General information
- Type: Primary glider
- National origin: United Kingdom
- Manufacturer: Reynard Gliders, Leicester
- Number built: at least 5

History
- First flight: 1930

= Reynard R.4 Primary =

British single-seat glider, 1930

The Reynard R.4 Primary was an open seat primary glider with an open girder fuselage and a
high, wire braced wing. It was designed and built in the UK in 1930 and a few served Gliding Clubs in England and Ireland.

==Design and development==

Like other primary gliders, the Reynard R.4 Primary was a simple, wooden, robust design, not intended for high performance.

The wing was rectangular in plan, with ailerons at the tips but no flaps or airbrakes. N-form struts from the wing supported a girder about 8.5 ft (2.6 m) long and curved on the underside to form a landing skid. The pilot's seat and controls were placed, exposed, on its upper surface just ahead of the wing. Lift wires ran from this girder to the underside of the wing beyond mid-span and a pair of landing wires on each side were fixed to the apex of a two strut, triangular central cabane or kingpost above the wing.

Behind the wing trailing edge and the end of the lower girder the rear fuselage was a tapering, vertically orientated, two bay Warren truss, ending at a vertical cross member which supported the rudder. The triangular tailplane and fin were mounted on the horizontal upper fuselage beam and the straight edged rudder extended down through a cut-out between the elevators to the lower beam.

Some Reynards were built with a hinged nacelle to give the pilot better protection from the weather, though still in an open cockpit. To compensate for the extra side area the rear two bays of the fuselage were fabric covered.
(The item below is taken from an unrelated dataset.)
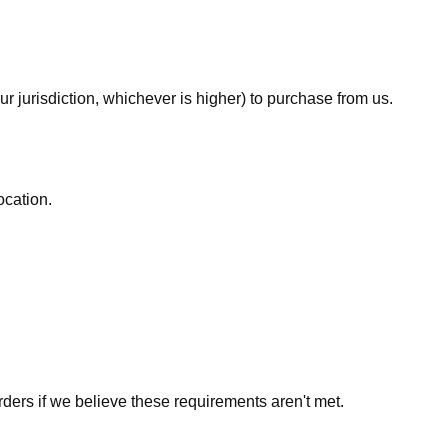
ur jurisdiction, whichever is higher) to purchase from us.
ocation.
rders if we believe these requirements aren't met.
It has been suggested that at least two R.4s were built with steel tubed rather than wooden rear fuselages, under the name Reynolds R.4 after the contemporary bicycle tube frame manufacturer.

==Operational history==
The Reynard could be bought complete for £45 or built from plans costing 21/- (1 guinea or £1.05) and was regularly advertised in 1930-1. Several were built and active in the early 1930s with UK gliding clubs. One was demonstrated to the Leeds club in October 1930 and they received the first of two the following month. The Bradford, Halifax, Leicester and Ulster Gliding Clubs also had Reynards.
The two Reynards that received BGA certificates of airworthiness, BGA 166 and 167 had serial number R.4/5 and R.4/6 respectively BGA 166 was used by the Leeds and later Bradford Gliding Clubs. BGA 167 was used by the Ulster Gliding Club from 1931, they fitted a nacelle when they rebuilt it aircraft in 1933. This glider went to the Dublin Gliding Club in 1934 and was still active the following year.